:: TEXTAUSZUG

Kirchengeschichte: Neuzeit

Autor/Hrsg.:

Sievers, Hans-Jürgen

Titel/Untertitel:

Baumeister seiner Kirche. Superintendent Oskar Pank und sein Einsatz für Gemeinde, Diakonie und Gustav-Adolf-Werk.

Verlag:

Leipzig: Evang. Verlagsanstalt 1998. 307 S. 8. ISBN 3-374-01677-4.

Rezensent:

Johannes Richter

Es ist dem Autor, Pfarrer der Reformierten Kirche in Leipzig, zu danken, daß er uns Leben und Werk des Leipziger Superintendenten Oskar Pank vorstellt. Der 1838 in Leuthen bei Cottbus geborene Pfarrerssohn war von 1884 bis 1912 Superintendent von Leipzig-Stadt, und damit Pfarrer an der Thomaskirche zu Leipzig. Er starb, nur wenige Tage vor seinem 90. Geburtstag, am 14. April 1928, in Lindau am Bodensee. Die Lebensdaten Oskar Panks umschließen wichtige Ereignisse in Politik, Wirtschaft, Gesellschaft und Kirche.

::::

## IHRE AUFGABEN
[a] Von wann bis wann war Oskar Pank laut der Rezension Superintendent von Leipzig-Stadt?
[b] Schreiben Sie den Abschnitt der Rezension wortgetreu ab, der mit den Worten beginnt, die „Kirchengeschichte: Neuzeit“ enthalten, und mit „Diakonie und Gustav-Adolf-Werk.“ schließt.
Die Daten spielen hierfür keine Rolle.

:: ANGEZEIGTE DATEN

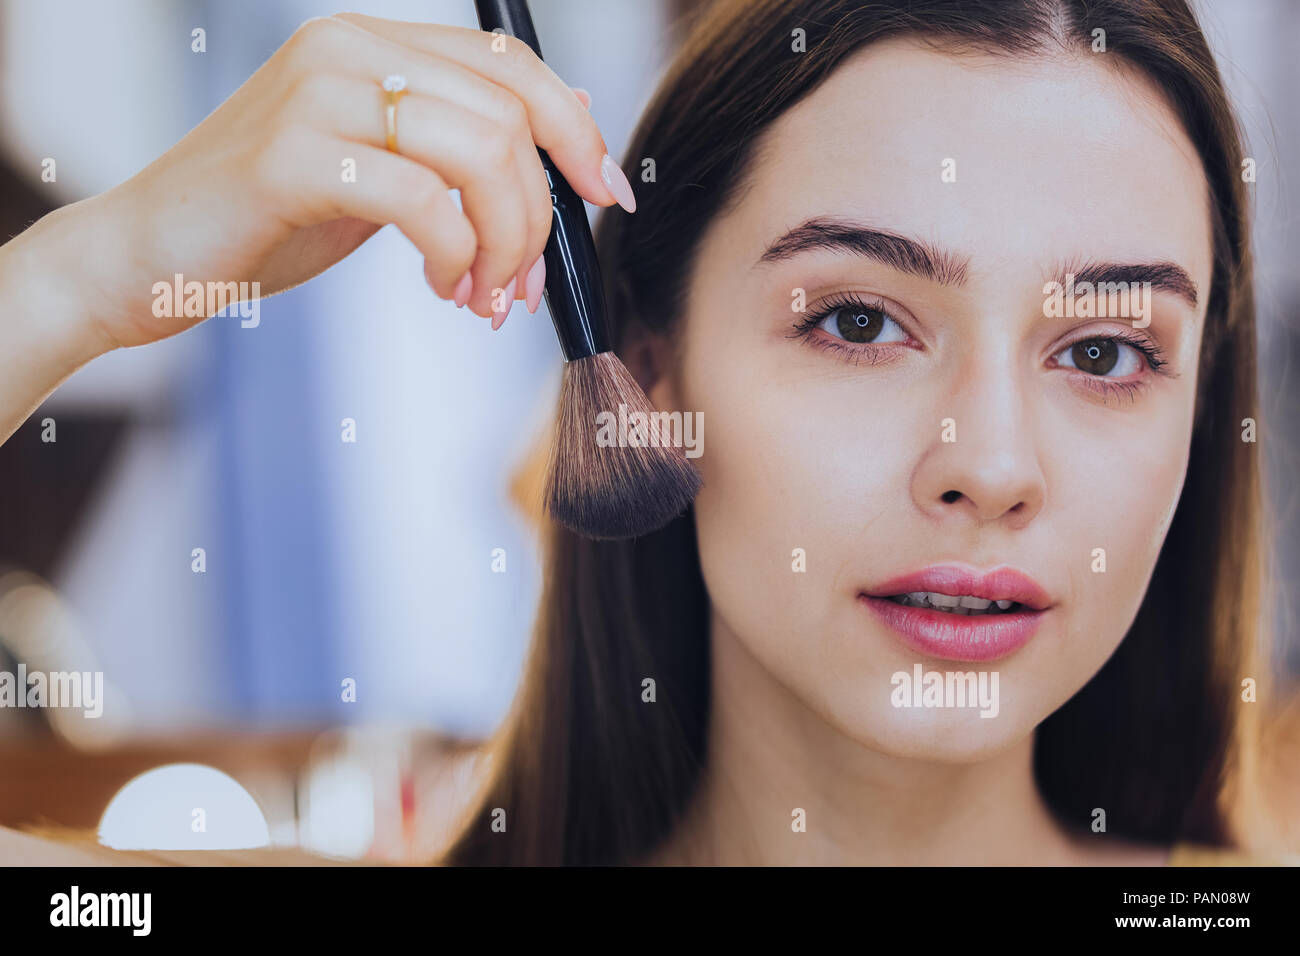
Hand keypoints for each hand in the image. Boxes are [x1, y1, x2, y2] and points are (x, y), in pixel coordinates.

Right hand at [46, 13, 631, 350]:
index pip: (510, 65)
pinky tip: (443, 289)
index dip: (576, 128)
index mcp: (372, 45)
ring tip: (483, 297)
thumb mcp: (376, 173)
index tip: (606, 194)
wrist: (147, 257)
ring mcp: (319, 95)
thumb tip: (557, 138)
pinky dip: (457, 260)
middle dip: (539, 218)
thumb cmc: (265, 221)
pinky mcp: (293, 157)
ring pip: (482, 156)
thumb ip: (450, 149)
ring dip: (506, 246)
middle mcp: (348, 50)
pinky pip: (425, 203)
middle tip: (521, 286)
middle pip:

::::

## LÖSUNGEN
[a] Von 1884 bis 1912.

[b]
Kirchengeschichte: Neuzeit

Autor/Hrsg.:

Sievers, Hans-Jürgen

Titel/Untertitel:

Baumeister seiner Kirche. Superintendent Oskar Pank und sein Einsatz für Gemeinde, Diakonie und Gustav-Adolf-Werk.